In outlining the proposal, Roberts said, "No one agency, no matter how distinguished its history, is more important than U.S. national security." The paper also said: "We are not abolishing the CIA. We are reordering and renaming its three major elements."
But the senior intelligence official said little would be left at the CIA under the plan. "That's exactly what it would do: demolish the agency," the official said. "This goes way beyond anything reasonable."
Roberts's proposal came a day after the Sept. 11 commission officially closed, although its members have vowed to campaign for intelligence revisions.

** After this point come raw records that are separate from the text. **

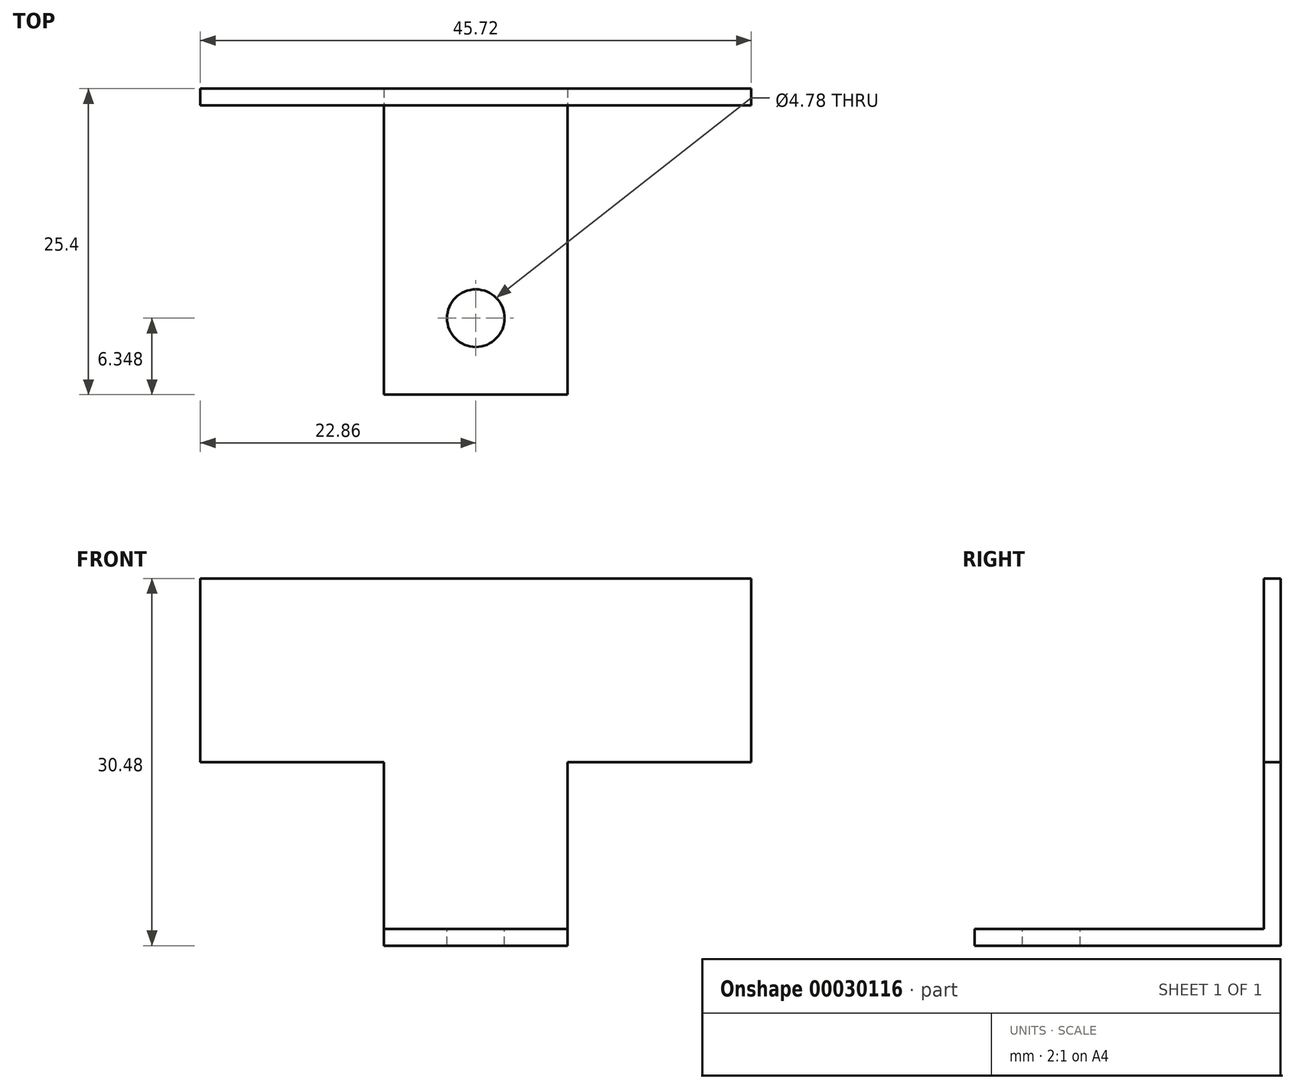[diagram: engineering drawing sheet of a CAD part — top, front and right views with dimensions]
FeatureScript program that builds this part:
annotation { "Feature Type Name" : "Feature", "Feature Type Description" : "" }
export const myFeature = defineFeature(function(context is Context, id is Id, definition is map)
    precondition{}
    {
        {
            var Q0;
            Q0=qCreatedBy(makeId("Front.planeOp"),FACE);
            var sketch = newSketch(context, id + "F0", { "sketchPlane" : qUnion([Q0])});
            skLineSegment(sketch, "E0.bottom", {"start": v(-22.86, -15.24) * mm, "end": v(22.86, -15.24) * mm});
            skLineSegment(sketch, "E0.top", {"start": v(-22.86, 15.24) * mm, "end": v(22.86, 15.24) * mm});
            skLineSegment(sketch, "E0.left", {"start": v(-22.86, -15.24) * mm, "end": v(-22.86, 15.24) * mm});
            skLineSegment(sketch, "E0.right", {"start": v(22.86, -15.24) * mm, "end": v(22.86, 15.24) * mm});
            skSolve(sketch);
        }
        {
            var Q0;
            Q0=qSketchRegion(id+"F0",true);
            extrude(context, id + "F1", {"entities" : qUnion([Q0]), "endBound" : BoundingType.SYMMETRIC, "depth" : 1.4 * mm});
        }
        {
            var Q0;
            Q0=makeQuery(id+"F1.opExtrude","CAP_FACE",FACE,{"disambiguationData":[OSD([sQuery(id+"F0.wireOp",EDGE,"E0.bottom"),sQuery(id+"F0.wireOp",EDGE,"E0.top"),sQuery(id+"F0.wireOp",EDGE,"E0.left"),sQuery(id+"F0.wireOp",EDGE,"E0.right")])],"isStart":false});
            var sketch = newSketch(context, id + "F2", { "sketchPlane" : qUnion([Q0])});
            skLineSegment(sketch, "E1.bottom", {"start": v(-22.86, -15.24) * mm, "end": v(-7.62, -15.24) * mm});
            skLineSegment(sketch, "E1.top", {"start": v(-22.86, 0) * mm, "end": v(-7.62, 0) * mm});
            skLineSegment(sketch, "E1.left", {"start": v(-22.86, -15.24) * mm, "end": v(-22.86, 0) * mm});
            skLineSegment(sketch, "E1.right", {"start": v(-7.62, -15.24) * mm, "end": v(-7.62, 0) * mm});
            skLineSegment(sketch, "E2.MirrorCS", {"start": v(7.62, -15.24) * mm, "end": v(7.62, 0) * mm});
            skLineSegment(sketch, "E3.MirrorCS", {"start": v(22.86, 0) * mm, "end": v(7.62, 0) * mm});
            skLineSegment(sketch, "E4.MirrorCS", {"start": v(22.86, -15.24) * mm, "end": v(22.86, 0) * mm});
            skLineSegment(sketch, "E5.MirrorCS", {"start": v(22.86, -15.24) * mm, "end": v(7.62, -15.24) * mm});
            skSolve(sketch);
        }
        {
            var Q0;
            Q0=qSketchRegion(id+"F2",true);
            extrude(context, id + "F3", {"entities" : qUnion([Q0]), "operationType" : NewBodyOperationType.REMOVE, "endBound" : BoundingType.THROUGH_ALL, "oppositeDirection" : true, "depth" : 25.4 * mm});
        }
        {
            var Q0;
            Q0=makeQuery(id+"F1.opExtrude","CAP_FACE",FACE,{"disambiguationData":[OSD([sQuery(id+"F0.wireOp",EDGE,"E0.bottom"),sQuery(id+"F0.wireOp",EDGE,"E0.top"),sQuery(id+"F0.wireOp",EDGE,"E0.left"),sQuery(id+"F0.wireOp",EDGE,"E0.right")])],"isStart":false});
            var sketch = newSketch(context, id + "F4", { "sketchPlane" : qUnion([Q0])});
            skLineSegment(sketch, "E6.bottom", {"start": v(-7.62, -15.24) * mm, "end": v(7.62, -15.24) * mm});
            skLineSegment(sketch, "E6.top", {"start": v(-7.62, -13.84) * mm, "end": v(7.62, -13.84) * mm});
            skLineSegment(sketch, "E6.left", {"start": v(-7.62, -15.24) * mm, "end": v(-7.62, -13.84) * mm});
            skLineSegment(sketch, "E6.right", {"start": v(7.62, -15.24) * mm, "end": v(7.62, -13.84) * mm});
            skSolve(sketch);
        }
        {
            var Q0;
            Q0=qSketchRegion(id+"F4",true);
            extrude(context, id + "F5", {"entities" : qUnion([Q0]), "operationType" : NewBodyOperationType.ADD, "depth" : 24 * mm});
        }
        {
            var Q0;
            Q0=makeQuery(id+"F5.opExtrude","SWEPT_FACE",FACE,{"disambiguationData":[OSD([sQuery(id+"F4.wireOp",EDGE,"E6.top")])]});
            var sketch = newSketch(context, id + "F6", { "sketchPlane" : qUnion([Q0])});
            skCircle(sketch, "E7", {"center": v(0, -18.35) * mm, "radius": 2.39 * mm});
            skSolve(sketch);
        }
        {
            var Q0;
            Q0=qSketchRegion(id+"F6",true);
            extrude(context, id + "F7", {"entities" : qUnion([Q0]), "operationType" : NewBodyOperationType.REMOVE, "endBound" : BoundingType.THROUGH_ALL, "oppositeDirection" : true, "depth" : 25.4 * mm});
        }
    });
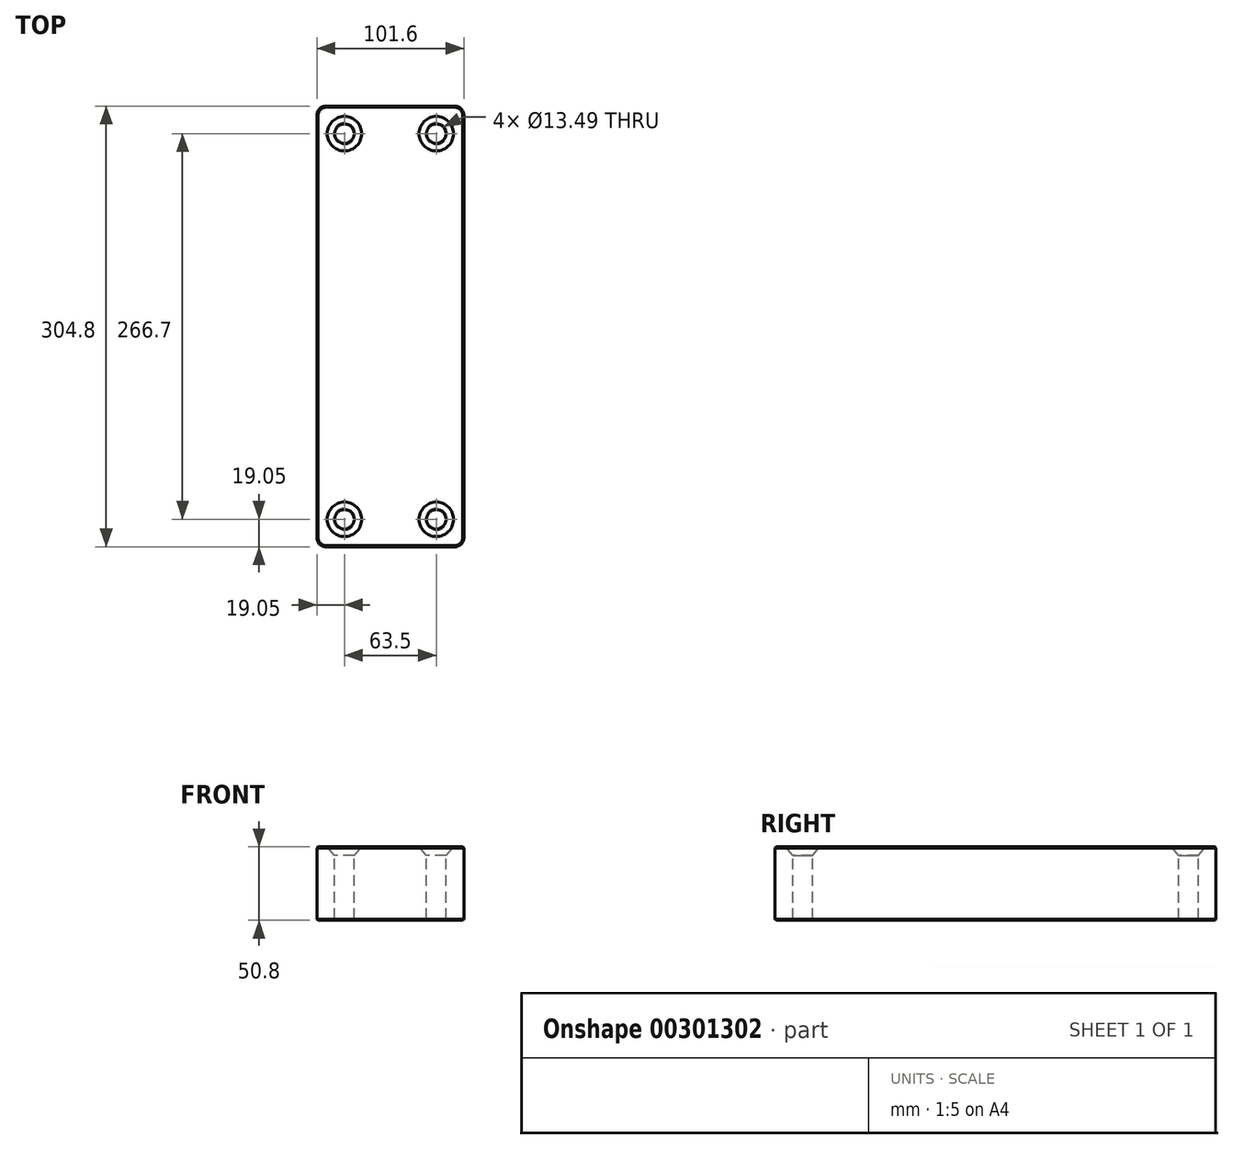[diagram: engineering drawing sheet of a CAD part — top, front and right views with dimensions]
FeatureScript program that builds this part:
annotation { "Feature Type Name" : "Feature", "Feature Type Description" : "" }
export const myFeature = defineFeature(function(context is Context, id is Id, definition is map)
    precondition{}
    {
        {
            var Q0;
            Q0=qCreatedBy(makeId("Front.planeOp"),FACE);
            var sketch = newSketch(context, id + "F0", { "sketchPlane" : qUnion([Q0])});
            skLineSegment(sketch, "E0.bottom", {"start": v(-50.8, -25.4) * mm, "end": v(50.8, -25.4) * mm});
            skLineSegment(sketch, "E0.top", {"start": v(-50.8, 25.4) * mm, "end": v(50.8, 25.4) * mm});
            skLineSegment(sketch, "E0.left", {"start": v(-50.8, -25.4) * mm, "end": v(-50.8, 25.4) * mm});
            skLineSegment(sketch, "E0.right", {"start": v(50.8, -25.4) * mm, "end": v(50.8, 25.4) * mm});
            skSolve(sketch);
        }
        {
            var Q0;
            Q0=makeQuery(id+"F0.imprint","IMPRINT",FACE,{"disambiguationData":[TD([[makeQuery(id+"F0.imprint","IMPRINT",EDGE,{"derivedFrom":sQuery(id+"F0.wireOp",EDGE,"E0.bottom")}),1.0]])]});
            extrude(context, id + "F1", {"entities" : qUnion([Q0]), "endBound" : BoundingType.SYMMETRIC, "depth" : 304.8 * mm});
        }
        {
            var Q0;
            Q0=makeQuery(id+"F1.opExtrude","SWEPT_FACE",FACE,{"disambiguationData":[OSD([sQuery(id+"F0.wireOp",EDGE,"E0.top")])]});
            var sketch = newSketch(context, id + "F2", { "sketchPlane" : qUnion([Q0])});
            skPoint(sketch, "E1", {"position": v(-31.75, 133.35) * mm});
            skPoint(sketch, "E2.MirrorP", {"position": v(31.75, 133.35) * mm});
            skPoint(sketch, "E3.MirrorP", {"position": v(-31.75, -133.35) * mm});
            skPoint(sketch, "E4.MirrorP", {"position": v(31.75, -133.35) * mm});
            skSolve(sketch);
        }
        {
            var Q0;
            Q0=sQuery(id+"F2.wireOp",VERTEX,"E1");
            var Q1;
            Q1=sQuery(id+"F2.wireOp",VERTEX,"E2.MirrorP");
            var Q2;
            Q2=sQuery(id+"F2.wireOp",VERTEX,"E4.MirrorP");
            var Q3;
            Q3=sQuery(id+"F2.wireOp",VERTEX,"E3.MirrorP");
            var Q4;
            Q4=makeQuery(id+"F1.opExtrude","SWEPT_BODY",BODY,{"disambiguationData":[OSD([sQuery(id+"F0.wireOp",EDGE,"E0.bottom"),sQuery(id+"F0.wireOp",EDGE,"E0.top"),sQuery(id+"F0.wireOp",EDGE,"E0.left"),sQuery(id+"F0.wireOp",EDGE,"E0.right")])]});
            hole(context, id + "F3", {"style" : HoleStyle.C_SINK, "endStyle" : HoleEndStyle.THROUGH, "standardTappedOrClearance" : lookupTablePath({ "standard" : "ANSI", "fit" : "Normal (ASME)", "size" : "1/2", "type" : "Clearance" }), "standardBlindInLast" : lookupTablePath({ "fit" : "Free", "standard" : "ANSI", "size" : "1/2", "type" : "Clearance" }), "holeDiameter" : 13.5 * mm, "cSinkDiameter" : 23.83 * mm, "cSinkAngle" : 82 * degree, "tappedDepth" : 12.7 * mm, "tapClearance" : 3, "locations" : qUnion([Q0, Q1, Q2, Q3]), "scope" : qUnion([Q4])});
        }
        {
            var Q0;
            Q0=makeQuery(id+"F1.opExtrude","CAP_EDGE",EDGE,{"disambiguationData":[OSD([sQuery(id+"F0.wireOp",EDGE,"E0.right")])],"isStart":false});
            var Q1;
            Q1=makeQuery(id+"F1.opExtrude","CAP_EDGE",EDGE,{"disambiguationData":[OSD([sQuery(id+"F0.wireOp",EDGE,"E0.right")])],"isStart":true});
            var Q2;
            Q2=makeQuery(id+"F1.opExtrude","CAP_EDGE",EDGE,{"disambiguationData":[OSD([sQuery(id+"F0.wireOp",EDGE,"E0.left")])],"isStart":false});
            var Q3;
            Q3=makeQuery(id+"F1.opExtrude","CAP_EDGE",EDGE,{"disambiguationData":[OSD([sQuery(id+"F0.wireOp",EDGE,"E0.left")])],"isStart":true});
            fillet(context, id + "F4", {"entities" : qUnion([Q0, Q1, Q2, Q3]), "radius" : 6.35 * mm, "tangentPropagation" : true, "allowEdgeOverflow" : false});
        }
        {
            var Q0;
            Q0=makeQuery(id+"F1.opExtrude","CAP_EDGE",EDGE,{"disambiguationData":[OSD([sQuery(id+"F0.wireOp",EDGE,"E0.top")])],"isStart":true});
            var Q1;
            Q1=makeQuery(id+"F1.opExtrude","SWEPT_EDGE",EDGE,{"disambiguationData":[OSD([sQuery(id+"F0.wireOp",EDGE,"E0.top"),sQuery(id+"F0.wireOp",EDGE,"E0.right")])]});
            var Q2;
            Q2=makeQuery(id+"F1.opExtrude","CAP_EDGE",EDGE,{"disambiguationData":[OSD([sQuery(id+"F0.wireOp",EDGE,"E0.top")])],"isStart":false});
            var Q3;
            Q3=makeQuery(id+"F1.opExtrude","SWEPT_EDGE",EDGE,{"disambiguationData":[OSD([sQuery(id+"F0.wireOp",EDGE,"E0.top"),sQuery(id+"F0.wireOp",EDGE,"E0.left")])]});
            var Q4;
            Q4=makeQuery(id+"F1.opExtrude","SWEPT_FACE",FACE,{"disambiguationData":[OSD([sQuery(id+"F0.wireOp",EDGE,"E0.bottom")])]});
            chamfer(context, id + "F5", {"entities" : qUnion([Q0, Q1, Q2, Q3, Q4]), "width" : 0.81 * mm, "tangentPropagation" : true});
        }
    });
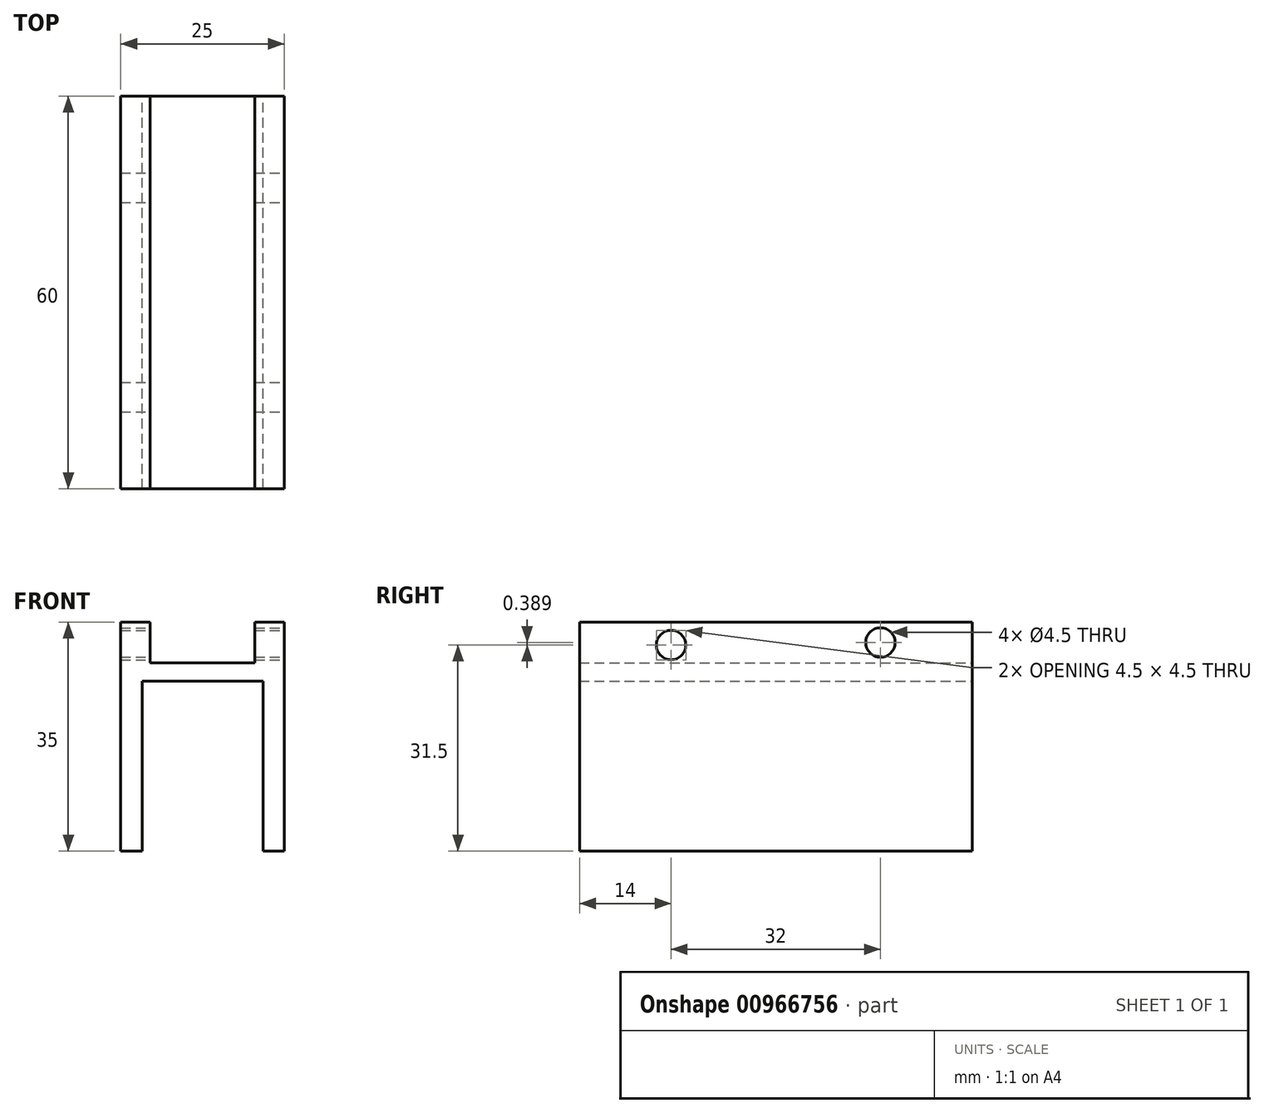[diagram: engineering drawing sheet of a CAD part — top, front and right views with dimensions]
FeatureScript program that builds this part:
annotation { "Feature Type Name" : "Feature", "Feature Type Description" : "" }
export const myFeature = defineFeature(function(context is Context, id is Id, definition is map)
    precondition{}
    {
        {
            var Q0;
            Q0=qCreatedBy(makeId("Front.planeOp"),FACE);
            var sketch = newSketch(context, id + "F0", { "sketchPlane" : qUnion([Q0])});
            skLineSegment(sketch, "E0", {"start": v(-8, 1.4) * mm, "end": v(1.25, 1.4) * mm});
            skLineSegment(sketch, "E1", {"start": v(8, 7.6) * mm, "end": v(12.5, 7.6) * mm});
            skLineSegment(sketch, "E2", {"start": v(12.5, 7.6) * mm, "end": v(12.5, -27.4) * mm});
            skLineSegment(sketch, "E3", {"start": v(12.5, -27.4) * mm, "end": v(9.25, -27.4) * mm});
            skLineSegment(sketch, "E4", {"start": v(9.25, -27.4) * mm, "end": v(9.25, -1.4) * mm});
            skLineSegment(sketch, "E5", {"start": v(9.25, -1.4) * mm, "end": v(0, -1.4) * mm});
            skLineSegment(sketch, "E6.MirrorCS", {"start": v(-12.5, -27.4) * mm, "end": v(-9.25, -27.4) * mm});
            skLineSegment(sketch, "E7.MirrorCS", {"start": v(-9.25, -1.4) * mm, "end": v(0, -1.4) * mm});
            skLineSegment(sketch, "E8.MirrorCS", {"start": v(-12.5, 7.6) * mm, "end": v(-12.5, -27.4) * mm});
            skLineSegment(sketch, "E9.MirrorCS", {"start": v(-9.25, -27.4) * mm, "end": v(-9.25, -1.4) * mm});
            skLineSegment(sketch, "E10.MirrorCS", {"start": v(-8, 7.6) * mm, "end": v(-12.5, 7.6) * mm});
            skLineSegment(sketch, "E11.MirrorCS", {"start": v(8, 1.4) * mm, "end": v(-1.25, 1.4) * mm});
            skLineSegment(sketch, "E12", {"start": v(-8, 1.4) * mm, "end": v(-8, 7.6) * mm});
            skLineSegment(sketch, "E13", {"start": v(8, 1.4) * mm, "end": v(8, 7.6) * mm});
            skPoint(sketch, "E14.orphan", {"position": v(0, 7.6) * mm});
            skSolve(sketch);
        }
        {
            var Q0;
            Q0 = qSketchRegion(id + "F0", true);
            extrude(context, id + "F1", {"entities" : qUnion([Q0]), "depth" : 60 * mm, "offsetDistance" : 25 * mm});
        }
        {
            var Q0;
            Q0=makeQuery(id+"F1.opExtrude","SWEPT_FACE",FACE,{"disambiguationData":[OSD([sQuery(id+"F0.wireOp",EDGE,"E2")])]});
            var sketch = newSketch(context, id + "F2", { "sketchPlane" : qUnion([Q0])});
            skPoint(sketch, "E15", {"position": v(-46, 4.1) * mm});
            skPoint(sketch, "E16", {"position": v(-14, 4.49) * mm});
            skSolve(sketch);
        }
        {
            var Q0;
            Q0=sQuery(id+"F2.wireOp",VERTEX,"E15");
            var Q1;
            Q1=sQuery(id+"F2.wireOp",VERTEX,"E16");
            var Q2;
            Q2=makeQuery(id+"F1.opExtrude","SWEPT_BODY",BODY,{"disambiguationData":[OSD([sQuery(id+"F0.wireOp",EDGE,"E0"),sQuery(id+"F0.wireOp",EDGE,"E1"),sQuery(id+"F0.wireOp",EDGE,"E2"),sQuery(id+"F0.wireOp",EDGE,"E3"),sQuery(id+"F0.wireOp",EDGE,"E4"),sQuery(id+"F0.wireOp",EDGE,"E5"),sQuery(id+"F0.wireOp",EDGE,"E6.MirrorCS"),sQuery(id+"F0.wireOp",EDGE,"E7.MirrorCS"),sQuery(id+"F0.wireOp",EDGE,"E8.MirrorCS"),sQuery(id+"F0.wireOp",EDGE,"E9.MirrorCS"),sQuery(id+"F0.wireOp",EDGE,"E10.MirrorCS"),sQuery(id+"F0.wireOp",EDGE,"E11.MirrorCS"),sQuery(id+"F0.wireOp",EDGE,"E12"),sQuery(id+"F0.wireOp",EDGE,"E13")])]});
            hole(context, id + "F3", {"style" : HoleStyle.SIMPLE, "endStyle" : HoleEndStyle.THROUGH, "standardTappedOrClearance" : lookupTablePath({ "fit" : "Normal", "standard" : "ISO", "size" : "M4", "type" : "Clearance" }), "standardBlindInLast" : lookupTablePath({ "fit" : "Normal", "standard" : "ISO", "engagement" : "75%", "pitch" : "0.7 mm", "size" : "M4", "type" : "Clearance & tapped" }), "holeDiameter" : 4.5 * mm, "majorDiameter" : 5 * mm, "isTappedThrough" : true, "tappedDepth" : 12 * mm, "tapClearance" : 3, "locations" : qUnion([Q0, Q1]), "scope" : qUnion([Q2])});
        }
    });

Hours before its midnight demise, the panel released two lengthy staff reports containing new details about al Qaeda fundraising and about how the Sept. 11 hijackers obtained U.S. visas and entered the country on numerous occasions.
The FBI knew about suspected al Qaeda fundraisers before the attacks but did not adequately address them, one report said. It added: "Gaps appear to remain in the intelligence community's understanding of the issue."
The second report said hijackers lied on their visa applications, overstayed U.S. visas or falsified their passports. It found that ringleader Mohamed Atta should have been stopped for extra scrutiny in July 2001, the last time he reentered the United States.
In reference to "the myth that the hijackers' entry into the United States was 'clean and legal,' " the report said: "It was not."